Aim of the task :: Reproduce exactly the first line of the material below and every line after it, ending with the line that contains "- lung tumour". No pictures should be copied.

⁂

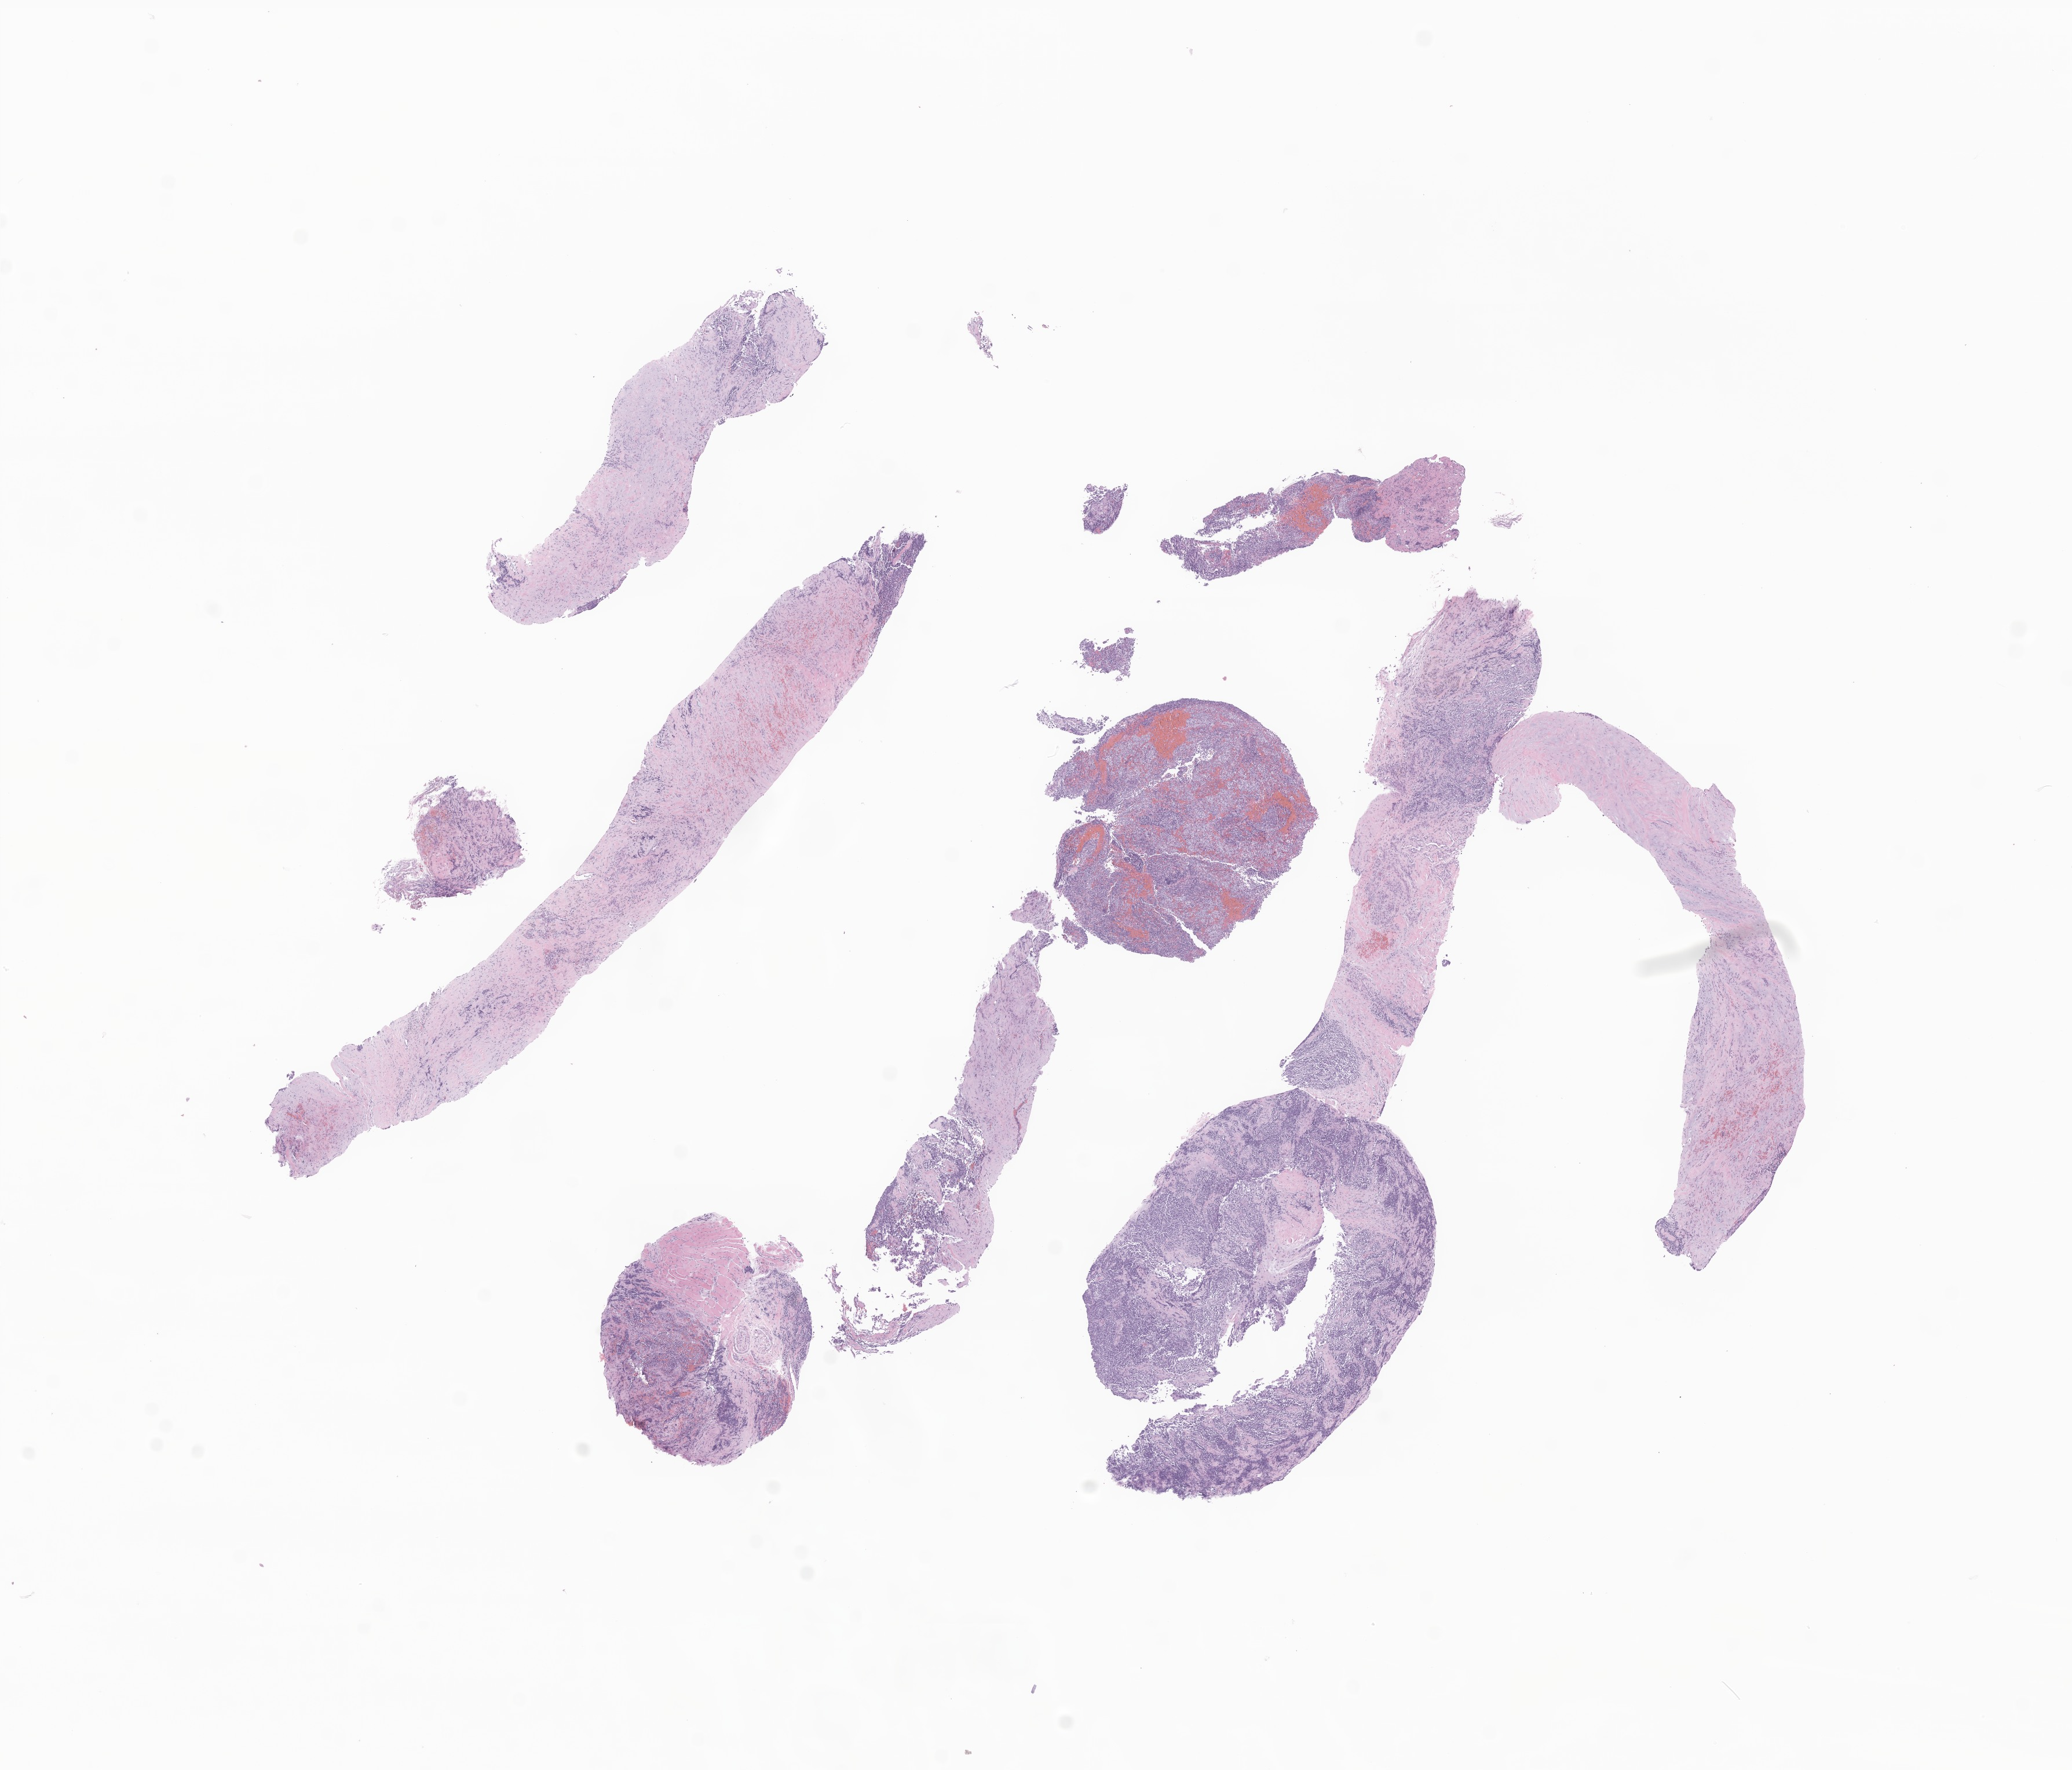
Digitized hematoxylin and eosin (H&E)-stained section of tumor tissue — low-resolution overview of the scanned area, about 15.1 x 12.9 mm. Formalin-fixed, paraffin-embedded (FFPE) tissue. Patient: male, age 161 months (13 years 5 months).
* diagnosis (ICD-O-3 morphology term): Neuroblastoma, NOS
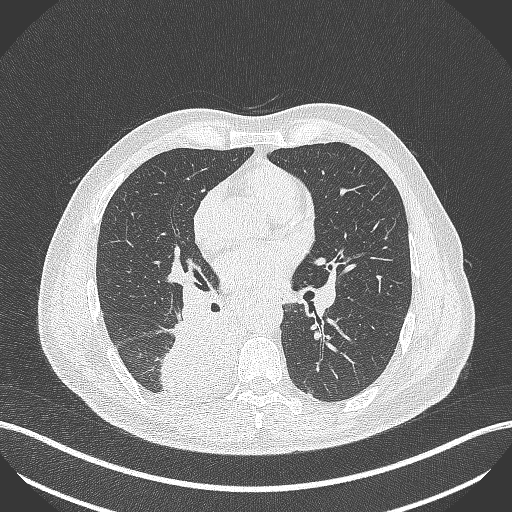
Chest CT, one axial slice. Slice 244 of 451 in the series (ordered by position). Reconstruction kernel B70f. 100 kVp. Lung window (W 1500 / L -600 HU). 1 mm slice thickness. 512 × 512 image matrix, field of view 400 × 400 mm. Patient: male, 61 years. Case-level facts recorded for this patient, not image findings: clinical TNM (as recorded): T1 N0 M0; histopathological grade: G3.
Outlined on this slice (rectangle marked by the reading radiologist):
- lung tumour (recorded histology: small cell carcinoma): box from (x=162, y=313) to (x=246, y=398) px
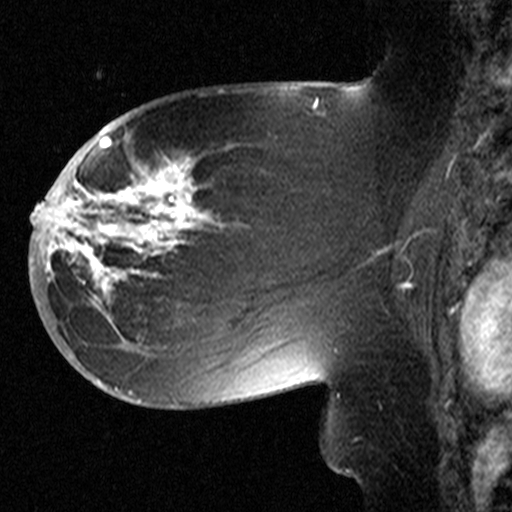
Breast MRI (dynamic contrast-enhanced), one sagittal slice. Slice 23 of 44 in the series (ordered by position). Dynamic contrast-enhanced study with each time point stored as its own series, time point 2 of 3 at this slice position (early post-contrast, ordered by acquisition time). 1.5 T. TE 4.5 ms, TR 11 ms. 512 × 512 image matrix. Patient: female, 53 years. From the clinical record (not read from this slice): setting: breast cancer imaged before/during neoadjuvant chemotherapy; receptor status: HR-positive, HER2-negative.
Annotated regions visible in this slice (semi-automatic segmentation, software-assisted and operator-edited):
- analysis volume of interest (the breast-tissue region the enhancement analysis was run in; not a lesion): bounding box <58,154,311,367> (left, top, right, bottom; pixels)
- tumour enhancement mask (voxels above the 90 % enhancement threshold inside the analysis volume of interest): <58,165,199,300>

⁂

Exercise solution ::
Digitized hematoxylin and eosin (H&E)-stained section of tumor tissue — low-resolution overview of the scanned area, about 15.1 x 12.9 mm. Formalin-fixed, paraffin-embedded (FFPE) tissue. Patient: male, age 161 months (13 years 5 months).
* diagnosis (ICD-O-3 morphology term): Neuroblastoma, NOS
Chest CT, one axial slice. Slice 244 of 451 in the series (ordered by position). Reconstruction kernel B70f. 100 kVp. Lung window (W 1500 / L -600 HU). 1 mm slice thickness. 512 × 512 image matrix, field of view 400 × 400 mm. Patient: male, 61 years. Case-level facts recorded for this patient, not image findings: clinical TNM (as recorded): T1 N0 M0; histopathological grade: G3.
Outlined on this slice (rectangle marked by the reading radiologist):
- lung tumour (recorded histology: small cell carcinoma): box from (x=162, y=313) to (x=246, y=398) px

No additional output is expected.